Yin yoga meets us here, in the space between collapse and care.
It invites us to slow down, to listen, and to gently unwind from the inside out. In Yin, we don’t strive or perform; we rest into stillness long enough for the layers of holding to reveal themselves.
This is where the vagus nerve begins to speak. The vagus nerve is a long, wandering nerve that connects the brain to the body, regulating the heart, breath, and digestion—like the deep roots and branching limbs of a tree that link sky and soil, holding the whole system in balance.Woven through the body like a thread of intelligence, the vagus nerve connects breath, heart, and gut—the deep places where emotion lives. When we rest into long-held shapes, when the breath softens and the exhale lengthens, the vagus nerve is stimulated. The body begins to remember safety, and the mind follows.

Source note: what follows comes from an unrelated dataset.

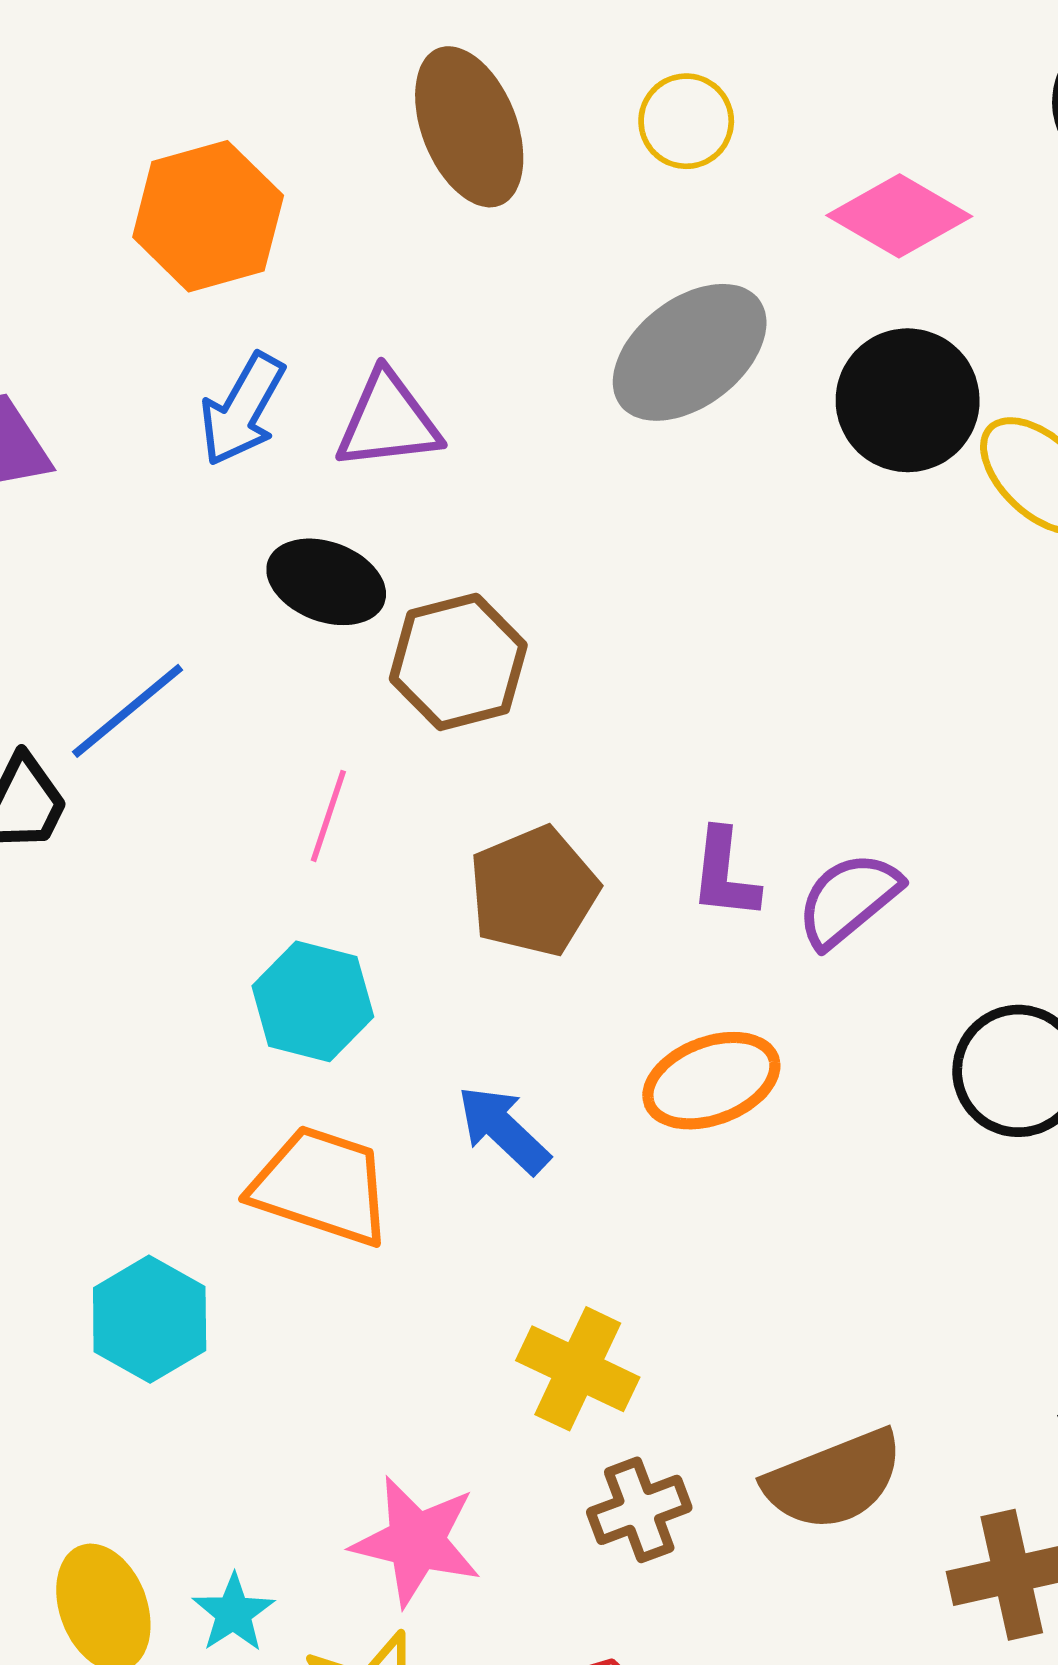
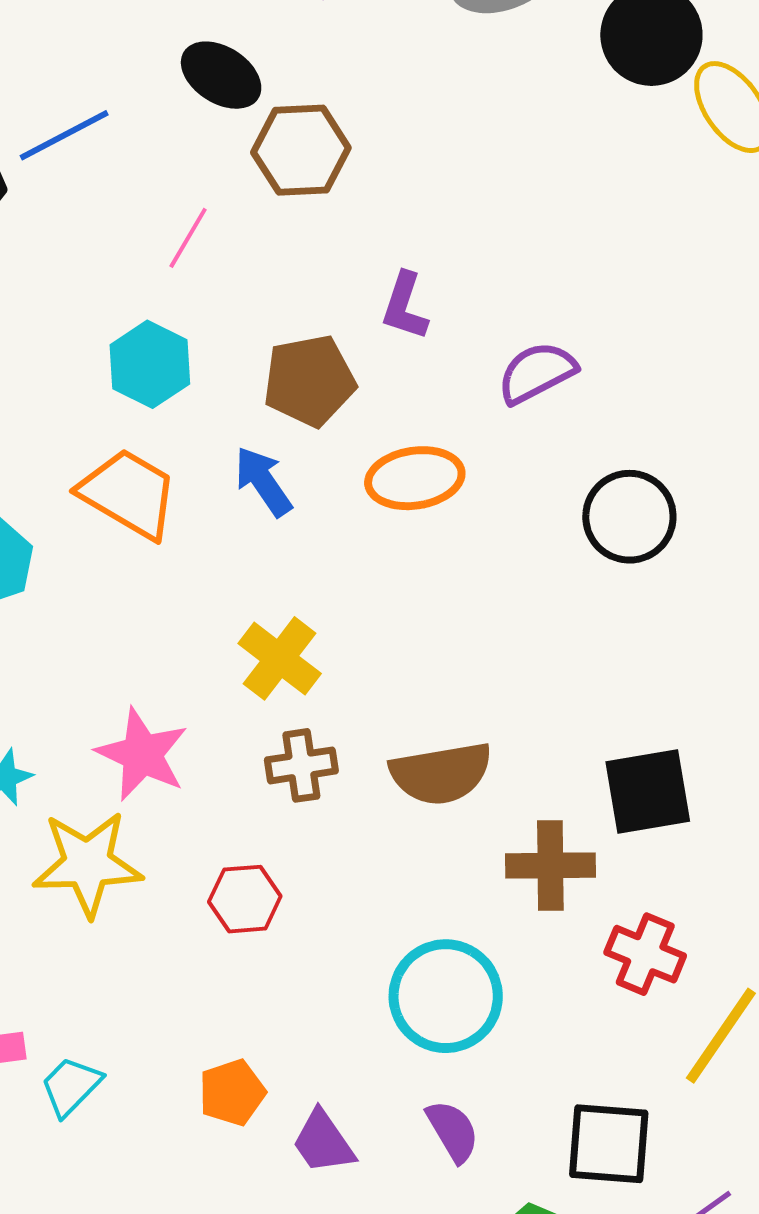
purple L-shape: (725, 874) -> (405, 306), moved
brown pentagon: (534, 891) -> (309, 381), moved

In a world that asks us to stay activated—scrolling, reacting, defending—Yin offers a different kind of response: a pause, a recalibration. It doesn’t ask us to turn away from suffering, but to meet it from a steadier place. To cultivate the capacity to feel deeply without being consumed.
This is the nervous system as activism.
Each time we return to the mat, we choose presence over paralysis. Each breath becomes a quiet act of resistance against disconnection. Through stillness, we learn to inhabit the body again, to be both tender and awake to what’s unfolding within and around us.
There’s nothing passive about this softness. It personally took me many many years to learn this lesson, in fact it is a lesson that I am still learning.
It’s the groundwork for courage, empathy, and collective care. When our systems are regulated, we can listen better. We can speak truth without burning out. We can hold grief and hope in the same breath.
So come to your mat, not to escape, but to remember. To meet as a collective and tot rest.
To breathe into the ache of being human in complex times. To let the parasympathetic currents of the body remind you that peace is not absence, but connection.
One nervous system at a time, we steady ourselves.
And from there, we keep showing up with reverence, awareness, and love.